[YOUR TASK]:
From the records below, report the number of lines that contain "middle", and add nothing.

[DATA TO EXAMINE]:
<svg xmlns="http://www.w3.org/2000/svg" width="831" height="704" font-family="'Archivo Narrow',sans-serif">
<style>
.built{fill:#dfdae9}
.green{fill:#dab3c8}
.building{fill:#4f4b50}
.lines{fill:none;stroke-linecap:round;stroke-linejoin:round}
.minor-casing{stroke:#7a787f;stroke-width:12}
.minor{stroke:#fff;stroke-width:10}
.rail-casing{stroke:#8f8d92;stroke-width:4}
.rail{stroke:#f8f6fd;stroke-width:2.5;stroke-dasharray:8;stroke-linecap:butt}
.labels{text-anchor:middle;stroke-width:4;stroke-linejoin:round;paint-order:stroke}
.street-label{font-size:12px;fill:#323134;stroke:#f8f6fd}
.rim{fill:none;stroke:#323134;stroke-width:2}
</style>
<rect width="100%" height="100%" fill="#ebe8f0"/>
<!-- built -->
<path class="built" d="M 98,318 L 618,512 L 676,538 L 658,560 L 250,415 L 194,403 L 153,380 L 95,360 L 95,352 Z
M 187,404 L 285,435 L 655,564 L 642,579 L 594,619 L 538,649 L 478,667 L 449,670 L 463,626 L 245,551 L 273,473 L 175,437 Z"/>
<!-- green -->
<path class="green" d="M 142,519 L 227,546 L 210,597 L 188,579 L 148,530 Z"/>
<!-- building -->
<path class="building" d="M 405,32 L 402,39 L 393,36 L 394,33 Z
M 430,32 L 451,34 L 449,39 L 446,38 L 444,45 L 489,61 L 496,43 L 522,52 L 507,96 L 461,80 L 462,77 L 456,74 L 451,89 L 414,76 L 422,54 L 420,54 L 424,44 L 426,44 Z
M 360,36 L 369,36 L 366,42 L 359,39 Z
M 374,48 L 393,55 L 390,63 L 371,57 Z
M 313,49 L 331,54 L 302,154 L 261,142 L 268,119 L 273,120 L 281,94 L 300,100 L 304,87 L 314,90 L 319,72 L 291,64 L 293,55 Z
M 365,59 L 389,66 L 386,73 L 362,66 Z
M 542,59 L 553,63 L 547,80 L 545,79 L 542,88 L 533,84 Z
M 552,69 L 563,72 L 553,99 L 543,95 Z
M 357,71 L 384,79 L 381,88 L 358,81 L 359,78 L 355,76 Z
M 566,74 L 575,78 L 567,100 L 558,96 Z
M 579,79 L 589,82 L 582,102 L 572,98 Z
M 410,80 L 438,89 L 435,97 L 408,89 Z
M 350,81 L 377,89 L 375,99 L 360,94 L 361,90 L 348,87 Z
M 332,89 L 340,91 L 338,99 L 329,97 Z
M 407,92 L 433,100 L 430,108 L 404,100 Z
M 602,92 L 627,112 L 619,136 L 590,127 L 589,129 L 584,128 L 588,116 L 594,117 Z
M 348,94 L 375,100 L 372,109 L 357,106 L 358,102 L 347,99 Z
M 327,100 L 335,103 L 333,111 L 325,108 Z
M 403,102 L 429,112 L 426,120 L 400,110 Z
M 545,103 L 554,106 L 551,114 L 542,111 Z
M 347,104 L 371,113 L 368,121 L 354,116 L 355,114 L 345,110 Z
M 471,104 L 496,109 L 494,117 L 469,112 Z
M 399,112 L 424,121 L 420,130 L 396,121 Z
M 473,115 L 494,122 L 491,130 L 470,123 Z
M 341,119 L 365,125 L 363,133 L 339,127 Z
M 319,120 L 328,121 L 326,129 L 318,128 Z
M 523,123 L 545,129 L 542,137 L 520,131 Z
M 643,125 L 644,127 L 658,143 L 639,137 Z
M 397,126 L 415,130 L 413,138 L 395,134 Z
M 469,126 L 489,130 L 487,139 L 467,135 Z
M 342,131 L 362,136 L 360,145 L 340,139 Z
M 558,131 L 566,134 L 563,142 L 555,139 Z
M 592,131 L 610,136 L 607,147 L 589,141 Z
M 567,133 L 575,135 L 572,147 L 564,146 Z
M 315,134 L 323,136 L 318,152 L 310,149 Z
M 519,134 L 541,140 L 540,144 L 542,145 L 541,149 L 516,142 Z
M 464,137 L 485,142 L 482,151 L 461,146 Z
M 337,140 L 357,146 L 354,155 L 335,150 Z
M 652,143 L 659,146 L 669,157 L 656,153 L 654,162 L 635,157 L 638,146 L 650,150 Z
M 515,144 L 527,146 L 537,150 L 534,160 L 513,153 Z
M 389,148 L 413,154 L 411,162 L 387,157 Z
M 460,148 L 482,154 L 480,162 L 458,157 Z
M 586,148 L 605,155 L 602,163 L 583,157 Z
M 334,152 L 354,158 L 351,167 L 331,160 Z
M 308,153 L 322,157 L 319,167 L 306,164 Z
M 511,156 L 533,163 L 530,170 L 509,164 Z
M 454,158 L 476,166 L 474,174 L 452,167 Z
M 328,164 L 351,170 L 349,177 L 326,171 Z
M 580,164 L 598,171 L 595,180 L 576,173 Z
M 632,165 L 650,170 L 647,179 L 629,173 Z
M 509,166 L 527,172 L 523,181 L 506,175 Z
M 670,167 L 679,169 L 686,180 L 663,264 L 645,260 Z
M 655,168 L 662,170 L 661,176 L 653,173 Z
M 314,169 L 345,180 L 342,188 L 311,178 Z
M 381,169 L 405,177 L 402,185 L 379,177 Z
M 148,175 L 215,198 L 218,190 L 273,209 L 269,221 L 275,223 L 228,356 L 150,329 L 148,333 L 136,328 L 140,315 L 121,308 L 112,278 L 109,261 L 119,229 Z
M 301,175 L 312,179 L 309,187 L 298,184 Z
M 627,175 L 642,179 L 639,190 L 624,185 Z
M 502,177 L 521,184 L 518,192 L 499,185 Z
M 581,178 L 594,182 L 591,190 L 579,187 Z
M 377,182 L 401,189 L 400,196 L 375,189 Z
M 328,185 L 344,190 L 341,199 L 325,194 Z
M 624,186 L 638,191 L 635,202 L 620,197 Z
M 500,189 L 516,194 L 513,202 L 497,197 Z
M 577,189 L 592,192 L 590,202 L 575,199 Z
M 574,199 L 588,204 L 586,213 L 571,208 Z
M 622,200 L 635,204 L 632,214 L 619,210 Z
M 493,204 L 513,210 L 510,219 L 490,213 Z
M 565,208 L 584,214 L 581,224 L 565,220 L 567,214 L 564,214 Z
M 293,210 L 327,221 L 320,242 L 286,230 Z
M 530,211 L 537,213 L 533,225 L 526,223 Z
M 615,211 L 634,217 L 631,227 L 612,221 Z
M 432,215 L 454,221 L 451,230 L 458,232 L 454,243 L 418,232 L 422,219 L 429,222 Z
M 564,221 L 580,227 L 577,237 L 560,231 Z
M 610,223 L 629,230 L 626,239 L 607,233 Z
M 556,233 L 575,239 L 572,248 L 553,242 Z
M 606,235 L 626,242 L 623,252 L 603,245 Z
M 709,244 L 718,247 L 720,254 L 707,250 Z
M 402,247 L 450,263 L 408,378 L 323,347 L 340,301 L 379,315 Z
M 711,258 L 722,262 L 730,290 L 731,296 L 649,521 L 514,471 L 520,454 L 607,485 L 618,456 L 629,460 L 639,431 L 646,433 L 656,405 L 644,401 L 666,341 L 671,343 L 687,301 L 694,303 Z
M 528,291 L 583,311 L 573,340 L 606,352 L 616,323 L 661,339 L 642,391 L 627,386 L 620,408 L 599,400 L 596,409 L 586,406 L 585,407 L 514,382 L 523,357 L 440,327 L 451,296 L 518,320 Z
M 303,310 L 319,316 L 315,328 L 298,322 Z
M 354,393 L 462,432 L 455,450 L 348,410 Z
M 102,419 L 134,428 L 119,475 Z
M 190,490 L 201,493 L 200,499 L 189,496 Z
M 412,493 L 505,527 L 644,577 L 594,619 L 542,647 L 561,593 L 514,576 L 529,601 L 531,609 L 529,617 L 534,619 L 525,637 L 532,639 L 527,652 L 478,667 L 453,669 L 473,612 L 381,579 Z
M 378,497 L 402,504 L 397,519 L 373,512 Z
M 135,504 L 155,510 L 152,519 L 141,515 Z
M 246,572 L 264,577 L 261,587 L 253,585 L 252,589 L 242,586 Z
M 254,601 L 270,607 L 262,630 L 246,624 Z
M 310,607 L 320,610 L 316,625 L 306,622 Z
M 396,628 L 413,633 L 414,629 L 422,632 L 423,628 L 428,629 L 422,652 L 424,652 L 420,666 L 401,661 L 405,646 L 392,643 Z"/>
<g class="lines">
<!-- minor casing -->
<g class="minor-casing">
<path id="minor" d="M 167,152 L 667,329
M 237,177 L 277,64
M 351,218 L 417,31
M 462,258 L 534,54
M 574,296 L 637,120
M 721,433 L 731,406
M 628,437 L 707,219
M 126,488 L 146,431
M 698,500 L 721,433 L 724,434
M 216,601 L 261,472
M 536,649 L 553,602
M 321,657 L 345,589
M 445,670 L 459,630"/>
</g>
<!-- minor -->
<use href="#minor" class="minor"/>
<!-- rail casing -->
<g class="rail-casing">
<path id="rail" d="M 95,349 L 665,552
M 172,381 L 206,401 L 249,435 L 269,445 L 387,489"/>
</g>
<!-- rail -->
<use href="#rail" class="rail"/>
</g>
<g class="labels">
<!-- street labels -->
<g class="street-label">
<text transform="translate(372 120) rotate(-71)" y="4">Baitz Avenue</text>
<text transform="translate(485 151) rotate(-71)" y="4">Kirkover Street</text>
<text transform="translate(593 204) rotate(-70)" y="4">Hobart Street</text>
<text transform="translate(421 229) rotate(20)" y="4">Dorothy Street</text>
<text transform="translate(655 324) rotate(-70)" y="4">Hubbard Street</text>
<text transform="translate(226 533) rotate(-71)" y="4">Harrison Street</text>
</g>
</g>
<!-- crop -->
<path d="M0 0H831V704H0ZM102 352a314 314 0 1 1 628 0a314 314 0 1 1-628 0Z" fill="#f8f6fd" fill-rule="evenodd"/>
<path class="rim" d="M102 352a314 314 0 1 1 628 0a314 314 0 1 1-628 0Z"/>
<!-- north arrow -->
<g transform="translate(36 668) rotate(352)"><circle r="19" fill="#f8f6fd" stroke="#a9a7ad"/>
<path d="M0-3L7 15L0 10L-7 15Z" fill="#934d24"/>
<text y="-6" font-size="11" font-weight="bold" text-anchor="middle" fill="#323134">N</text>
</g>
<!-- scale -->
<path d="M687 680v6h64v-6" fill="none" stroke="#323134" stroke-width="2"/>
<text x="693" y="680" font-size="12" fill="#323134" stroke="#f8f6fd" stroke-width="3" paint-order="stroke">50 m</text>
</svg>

[RESULT OF THIS TASK]:
2